While in Europe things are clear enough at least theoretically, in many countries there are many difficult situations to judge. In Latin America, for example, there are many marriages that are not celebrated according to the canonical form. There are couples who live together but one doesn’t know if there is an actual marriage consent. I was in Haiti recently and the situation there is disastrous; everyone is called a spouse. They live together but they aren’t formally married either in church or civilly. When some mature, they start going to church and then you have to determine who the true husband or wife is. And here it’s important for the person to be honest and say sincerely with whom they have expressed true consent, because it is the consent that makes a marriage, not only the canonical form. In any case, in order to be admitted to the sacraments, the parish priest or bishop must clarify the situation in cooperation with the freedom of the faithful. But there are also situations that are overturned.

Can you say more?

There are particular circumstances, for example under regimes that persecute the Church, where it isn’t possible to be married canonically. Let’s take the example of North Korea: the few Catholics who are present there still have the right to marry, and here a marriage is possible only through consent. But if in time something happens and the two separate, and they want to remarry, then everything depends on the internal forum, on their honesty in acknowledging if there was consent or not, and they have to express that to the priest or to the new husband or wife.
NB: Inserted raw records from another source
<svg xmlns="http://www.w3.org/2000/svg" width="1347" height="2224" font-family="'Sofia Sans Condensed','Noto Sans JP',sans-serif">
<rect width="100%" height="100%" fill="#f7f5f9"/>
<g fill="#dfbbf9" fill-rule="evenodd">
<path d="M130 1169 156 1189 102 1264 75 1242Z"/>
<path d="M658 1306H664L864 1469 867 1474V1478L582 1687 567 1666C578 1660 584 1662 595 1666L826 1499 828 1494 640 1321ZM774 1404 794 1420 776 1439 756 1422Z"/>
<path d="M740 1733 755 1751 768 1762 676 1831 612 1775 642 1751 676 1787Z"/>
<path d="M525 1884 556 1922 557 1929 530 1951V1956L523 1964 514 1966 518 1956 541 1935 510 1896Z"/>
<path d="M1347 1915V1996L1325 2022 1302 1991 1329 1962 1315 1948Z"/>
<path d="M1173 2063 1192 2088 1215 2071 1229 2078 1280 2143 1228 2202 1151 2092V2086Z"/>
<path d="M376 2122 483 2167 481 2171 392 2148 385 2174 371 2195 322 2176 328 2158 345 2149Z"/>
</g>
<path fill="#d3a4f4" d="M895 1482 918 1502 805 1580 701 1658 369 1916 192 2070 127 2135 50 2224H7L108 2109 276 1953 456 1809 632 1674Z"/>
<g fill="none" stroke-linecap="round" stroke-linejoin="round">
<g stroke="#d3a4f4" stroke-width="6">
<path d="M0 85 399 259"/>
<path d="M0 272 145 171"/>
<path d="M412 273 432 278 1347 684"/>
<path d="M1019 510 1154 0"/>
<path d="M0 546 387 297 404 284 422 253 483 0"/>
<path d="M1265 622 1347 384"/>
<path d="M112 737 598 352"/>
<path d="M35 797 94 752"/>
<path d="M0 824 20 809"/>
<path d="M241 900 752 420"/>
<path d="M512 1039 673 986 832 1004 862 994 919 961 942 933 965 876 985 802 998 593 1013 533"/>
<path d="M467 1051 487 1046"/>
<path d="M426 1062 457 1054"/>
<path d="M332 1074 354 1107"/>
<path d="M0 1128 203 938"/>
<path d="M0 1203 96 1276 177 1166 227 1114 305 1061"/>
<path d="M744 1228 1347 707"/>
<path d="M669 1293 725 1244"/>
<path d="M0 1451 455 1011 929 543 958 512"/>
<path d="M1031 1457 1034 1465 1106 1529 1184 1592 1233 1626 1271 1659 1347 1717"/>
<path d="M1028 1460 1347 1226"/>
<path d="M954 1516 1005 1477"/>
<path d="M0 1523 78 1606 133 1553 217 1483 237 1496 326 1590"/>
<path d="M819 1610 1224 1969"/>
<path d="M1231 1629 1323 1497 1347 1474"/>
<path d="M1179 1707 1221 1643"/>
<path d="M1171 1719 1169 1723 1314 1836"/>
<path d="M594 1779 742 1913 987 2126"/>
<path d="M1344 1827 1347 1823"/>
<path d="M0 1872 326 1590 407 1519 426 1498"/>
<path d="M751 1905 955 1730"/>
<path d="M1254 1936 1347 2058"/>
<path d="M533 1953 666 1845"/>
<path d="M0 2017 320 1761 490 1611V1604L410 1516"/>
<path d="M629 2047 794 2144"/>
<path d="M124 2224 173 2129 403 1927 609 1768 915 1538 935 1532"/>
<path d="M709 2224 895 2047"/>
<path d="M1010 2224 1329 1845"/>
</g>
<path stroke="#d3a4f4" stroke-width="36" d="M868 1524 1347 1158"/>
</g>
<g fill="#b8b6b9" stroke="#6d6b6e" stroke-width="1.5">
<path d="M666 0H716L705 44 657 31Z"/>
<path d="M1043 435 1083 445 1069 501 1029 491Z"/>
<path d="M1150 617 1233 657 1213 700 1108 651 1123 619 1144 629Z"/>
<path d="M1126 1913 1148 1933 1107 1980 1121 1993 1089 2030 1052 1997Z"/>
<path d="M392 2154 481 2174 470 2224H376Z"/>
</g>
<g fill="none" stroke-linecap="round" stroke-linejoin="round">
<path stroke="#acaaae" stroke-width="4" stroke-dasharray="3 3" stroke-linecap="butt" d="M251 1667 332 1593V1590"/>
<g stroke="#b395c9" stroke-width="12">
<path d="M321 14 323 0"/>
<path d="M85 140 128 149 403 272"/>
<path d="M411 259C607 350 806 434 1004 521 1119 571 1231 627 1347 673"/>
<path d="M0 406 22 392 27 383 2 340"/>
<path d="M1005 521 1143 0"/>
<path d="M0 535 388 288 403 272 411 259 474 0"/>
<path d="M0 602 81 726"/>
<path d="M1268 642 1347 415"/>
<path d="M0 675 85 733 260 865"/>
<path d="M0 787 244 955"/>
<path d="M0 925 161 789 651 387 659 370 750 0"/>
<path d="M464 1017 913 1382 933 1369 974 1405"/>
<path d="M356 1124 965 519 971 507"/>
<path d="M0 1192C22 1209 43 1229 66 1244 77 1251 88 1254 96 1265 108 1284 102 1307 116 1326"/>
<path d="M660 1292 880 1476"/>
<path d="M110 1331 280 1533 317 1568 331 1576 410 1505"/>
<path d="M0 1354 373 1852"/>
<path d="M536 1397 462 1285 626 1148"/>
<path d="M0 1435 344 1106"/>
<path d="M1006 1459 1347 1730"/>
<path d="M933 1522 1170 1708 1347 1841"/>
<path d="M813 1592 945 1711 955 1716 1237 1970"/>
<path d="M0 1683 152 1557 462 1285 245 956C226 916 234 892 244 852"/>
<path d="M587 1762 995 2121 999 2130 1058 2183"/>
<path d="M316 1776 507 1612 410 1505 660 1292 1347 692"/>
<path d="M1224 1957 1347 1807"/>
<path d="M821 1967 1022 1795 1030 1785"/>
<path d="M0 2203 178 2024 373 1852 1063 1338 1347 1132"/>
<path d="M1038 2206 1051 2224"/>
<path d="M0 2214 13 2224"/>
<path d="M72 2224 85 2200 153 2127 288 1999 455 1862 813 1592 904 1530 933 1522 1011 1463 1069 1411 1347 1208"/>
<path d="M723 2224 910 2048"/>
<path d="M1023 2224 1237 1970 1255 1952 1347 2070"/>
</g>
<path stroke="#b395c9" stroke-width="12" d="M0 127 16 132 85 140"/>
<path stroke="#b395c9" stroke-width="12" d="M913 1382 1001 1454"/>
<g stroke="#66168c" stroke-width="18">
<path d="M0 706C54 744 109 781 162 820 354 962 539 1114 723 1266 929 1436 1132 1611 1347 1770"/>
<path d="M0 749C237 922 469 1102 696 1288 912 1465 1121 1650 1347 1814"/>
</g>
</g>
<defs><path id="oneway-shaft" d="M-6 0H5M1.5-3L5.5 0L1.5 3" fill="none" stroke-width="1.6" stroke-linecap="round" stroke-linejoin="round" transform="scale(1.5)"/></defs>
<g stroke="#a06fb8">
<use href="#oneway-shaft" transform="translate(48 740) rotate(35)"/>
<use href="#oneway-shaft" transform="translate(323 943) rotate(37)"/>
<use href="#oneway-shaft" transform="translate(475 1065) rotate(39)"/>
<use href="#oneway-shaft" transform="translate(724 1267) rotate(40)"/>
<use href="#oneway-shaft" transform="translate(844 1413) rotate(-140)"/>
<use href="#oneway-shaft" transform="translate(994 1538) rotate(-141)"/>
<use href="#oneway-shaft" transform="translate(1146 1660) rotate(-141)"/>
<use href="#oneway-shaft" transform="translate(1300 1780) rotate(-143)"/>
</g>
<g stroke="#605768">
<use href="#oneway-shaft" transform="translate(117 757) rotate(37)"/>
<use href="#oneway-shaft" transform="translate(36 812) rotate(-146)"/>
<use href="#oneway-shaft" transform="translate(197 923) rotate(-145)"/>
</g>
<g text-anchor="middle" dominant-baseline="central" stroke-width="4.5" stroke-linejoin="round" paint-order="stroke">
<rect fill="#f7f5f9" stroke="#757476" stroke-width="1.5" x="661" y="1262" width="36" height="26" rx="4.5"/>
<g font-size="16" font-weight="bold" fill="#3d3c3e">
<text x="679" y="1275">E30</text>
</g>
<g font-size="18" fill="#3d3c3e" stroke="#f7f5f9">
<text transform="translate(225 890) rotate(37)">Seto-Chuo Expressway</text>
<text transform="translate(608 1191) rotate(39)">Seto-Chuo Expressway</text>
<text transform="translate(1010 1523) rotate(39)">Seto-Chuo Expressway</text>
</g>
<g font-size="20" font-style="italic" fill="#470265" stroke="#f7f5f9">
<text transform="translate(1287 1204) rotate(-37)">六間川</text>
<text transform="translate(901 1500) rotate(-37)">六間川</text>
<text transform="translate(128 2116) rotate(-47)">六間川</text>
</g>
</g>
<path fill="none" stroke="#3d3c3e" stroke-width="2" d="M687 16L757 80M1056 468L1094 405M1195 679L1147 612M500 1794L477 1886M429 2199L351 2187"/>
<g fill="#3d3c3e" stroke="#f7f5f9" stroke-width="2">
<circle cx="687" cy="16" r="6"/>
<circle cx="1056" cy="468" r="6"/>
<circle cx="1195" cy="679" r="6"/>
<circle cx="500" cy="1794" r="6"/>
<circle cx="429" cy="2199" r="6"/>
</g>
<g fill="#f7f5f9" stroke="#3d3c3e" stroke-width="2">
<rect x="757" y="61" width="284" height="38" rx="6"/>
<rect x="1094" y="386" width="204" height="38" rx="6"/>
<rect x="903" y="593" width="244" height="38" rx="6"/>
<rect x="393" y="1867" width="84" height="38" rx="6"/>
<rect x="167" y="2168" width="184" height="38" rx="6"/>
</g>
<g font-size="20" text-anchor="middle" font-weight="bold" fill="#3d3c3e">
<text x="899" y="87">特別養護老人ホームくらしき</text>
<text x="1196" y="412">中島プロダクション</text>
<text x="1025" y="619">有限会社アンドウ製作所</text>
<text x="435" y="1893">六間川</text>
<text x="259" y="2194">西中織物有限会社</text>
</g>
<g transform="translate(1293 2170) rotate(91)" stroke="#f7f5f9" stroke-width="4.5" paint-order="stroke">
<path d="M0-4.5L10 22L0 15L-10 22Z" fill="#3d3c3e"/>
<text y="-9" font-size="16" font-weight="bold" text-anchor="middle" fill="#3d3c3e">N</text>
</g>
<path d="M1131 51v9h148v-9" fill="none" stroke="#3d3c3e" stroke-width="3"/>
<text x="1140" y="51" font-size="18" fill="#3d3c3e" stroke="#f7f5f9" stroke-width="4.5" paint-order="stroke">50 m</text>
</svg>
This is where conscience comes into play.

Yes, but conscience understood properly, not like certain journalists explain it who water down the truth. We are talking about a right conscience, one that cannot say “I don’t have to respect God’s law.” Conscience does not free us from God’s law but gives us the guidance to fulfill it.

However, in your introduction to Buttiglione’s book, you shy away from casuistry and seem especially concerned with offering several clear criteria for understanding Amoris Laetitia so as to avoid what you explicitly call “heretical interpretations.”

Exactly. Unfortunately, there are individual bishops and whole episcopal conferences that are proposing interpretations that contradict the previous Magisterium, admitting to the sacraments persons who persist in objective situations of grave sin. But this is not the criterion for applying Amoris Laetitia. Pope Francis himself spoke of a Thomist apostolic exhortation. And so it is right to read it in light of St. Thomas, and on admission to the Eucharist, St. Thomas is clear dogmatically and also has a pastoral sensitivity for individuals.